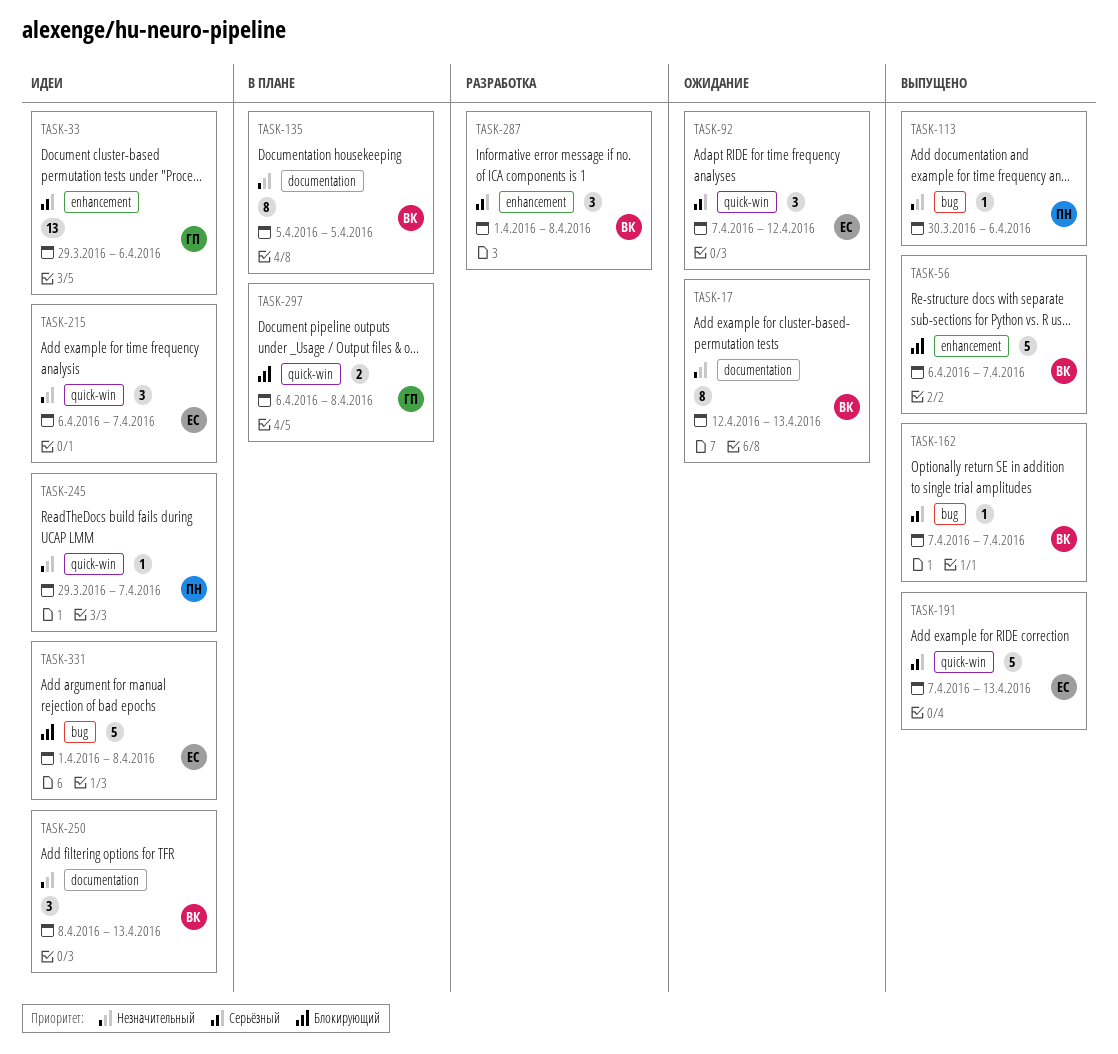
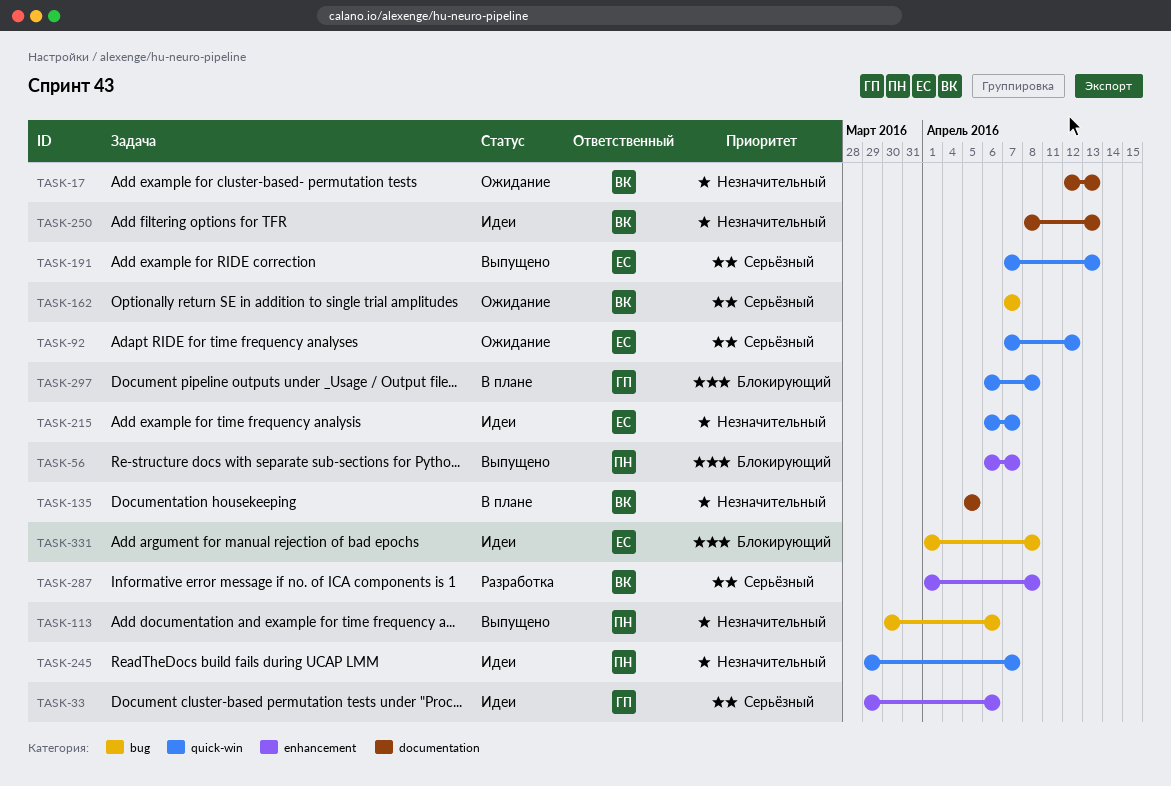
TASK-56, owner: ВК -> ПН
TASK-162, status: Выпущено -> Ожидание

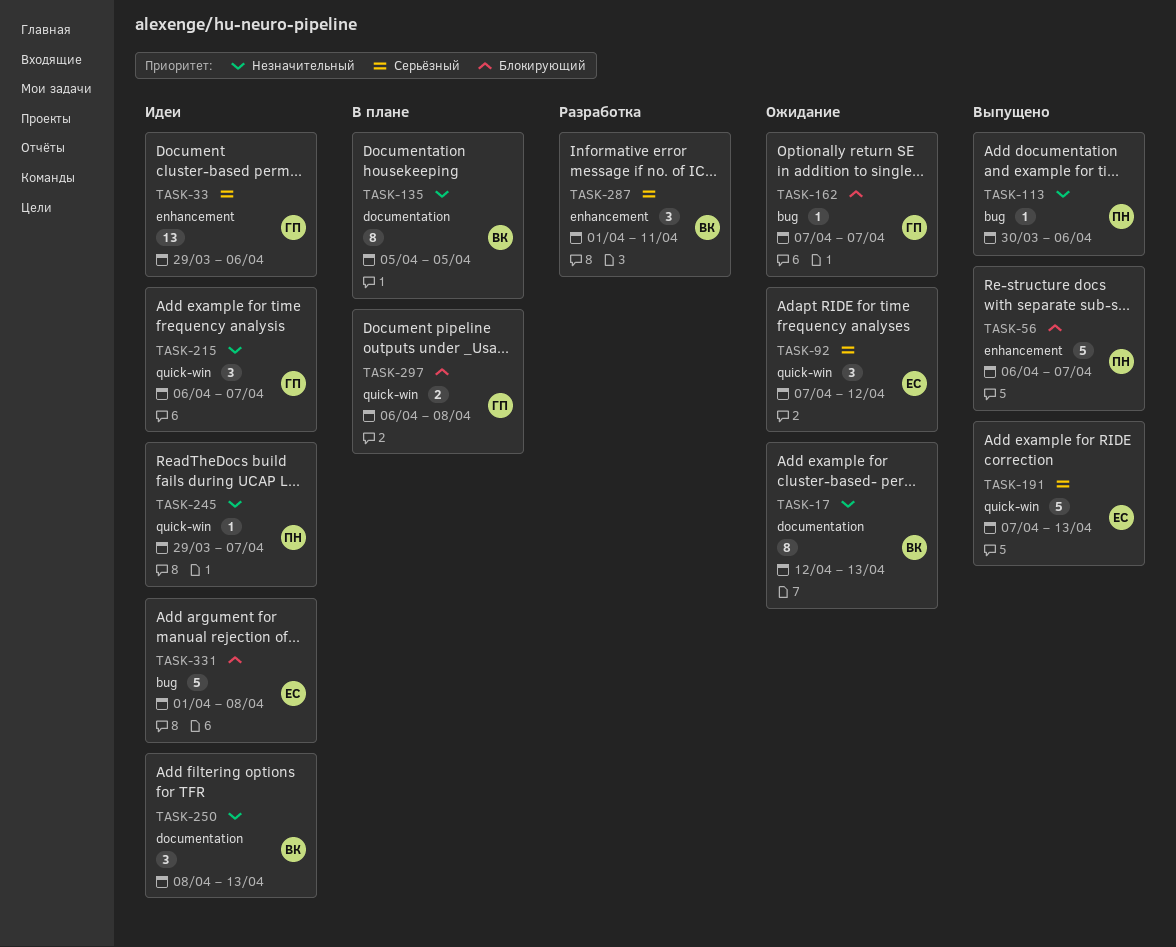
TASK-162, owner: ВК -> ГП
TASK-162, priority: Серьёзный -> Блокирующий
TASK-215, owner: ЕС -> ГП
TASK-287, due: Apr 8 -> Apr 11

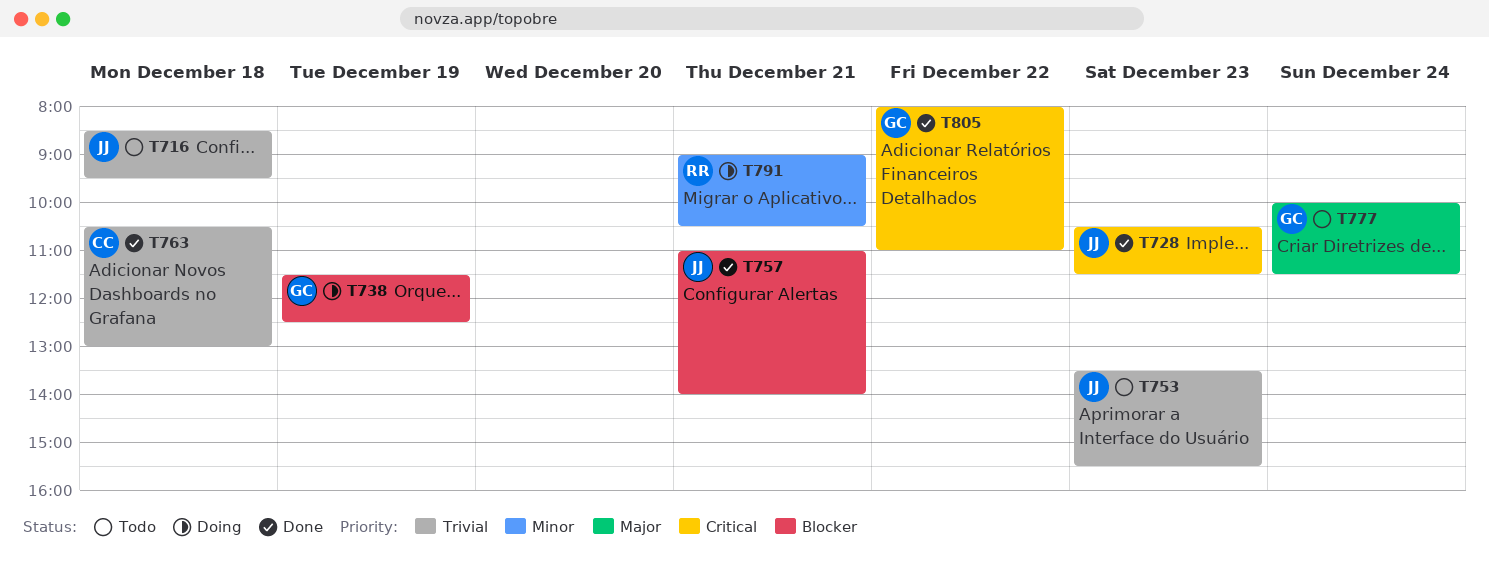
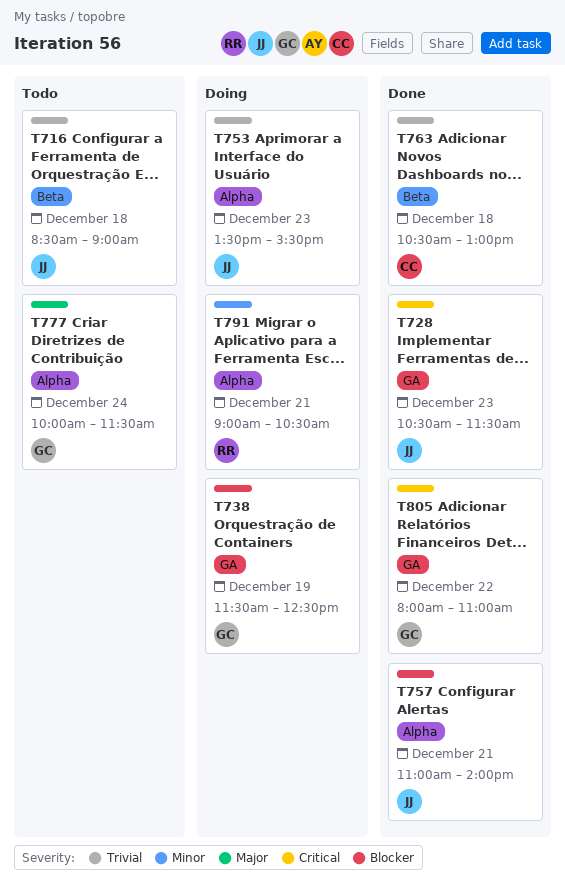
T716, ends: 09:30 -> 09:00
T753, status: Todo -> Doing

• **Exercise**:
Pictures in the records should not appear in your copy, but everything else must be transcribed exactly.

• **Task solution**:
TASK-56, owner: ВК -> ПН
TASK-162, status: Выпущено -> Ожидание

TASK-162, owner: ВК -> ГП
TASK-162, priority: Серьёзный -> Блокирующий
TASK-215, owner: ЕС -> ГП
TASK-287, due: Apr 8 -> Apr 11

T716, ends: 09:30 -> 09:00
T753, status: Todo -> Doing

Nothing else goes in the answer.